Confinement Seven Days Sooner Might Have Saved Twenty-Three Thousand Fatalities, Pandemic Inquiry Determines
An damning official report regarding Britain's management to the Covid crisis has concluded which the reaction were "too little, too late," declaring how implementing confinement measures even one week before could have prevented in excess of twenty thousand fatalities.
Main Conclusions of the Report
Detailed across exceeding seven hundred fifty pages covering two reports, the results portray a consistent story of delay, inaction and an apparent inability to learn from experience.
The account regarding the onset of Covid-19 at the beginning of 2020 is notably brutal, labeling the month of February as "a wasted month."
Government Shortcomings Highlighted
- It raises questions about why the then prime minister failed to chair a single gathering of the government's Cobra response team in that period.
- Measures to Covid largely paused throughout the half-term holiday week.
- In the second week of that March, the circumstances was described as "little short of disastrous," with no proper preparation, no testing and consequently no clear picture regarding the extent to which the virus had spread.
Potential Impact
While acknowledging that the move to impose restrictions had been historic as well as exceptionally hard, implementing additional measures to slow the transmission of coronavirus sooner could have meant that one might have been avoided, or proved shorter.

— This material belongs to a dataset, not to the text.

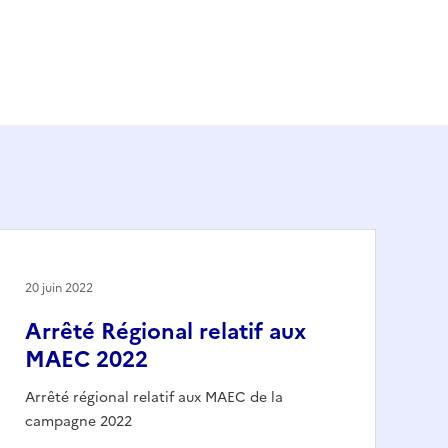
20 juin 2022
Arrêté Régional relatif aux
MAEC 2022
Arrêté régional relatif aux MAEC de la
campagne 2022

When a lockdown was necessary, the report went on, had it been imposed on 16 March, modelling indicated this might have lowered the number of fatalities in England during the initial wave of Covid by almost half, which equals twenty-three thousand lives saved.
The failure to appreciate the magnitude of the risk, and the urgency for measures it demanded, meant the fact that when the option of a mandatory lockdown was first discussed it was already too late and a lockdown were inevitable.
Ongoing Failures
The investigation additionally noted how many of the same errors – reacting with delay and downplaying the pace together with effect of Covid’s spread – were later repeated in the latter part of 2020, as restrictions were lifted only to be late reimposed due to infectious mutations.
The report calls such repetition "unjustifiable," adding how those in charge were unable to improve through repeated waves.
Final Count
The UK suffered one of the most severe pandemic crises within Europe, with approximately two hundred forty thousand Covid-related lives lost.
The inquiry is the second by the ongoing review into every element of the response as well as management to the coronavirus, which was launched two years ago and is due to continue until 2027.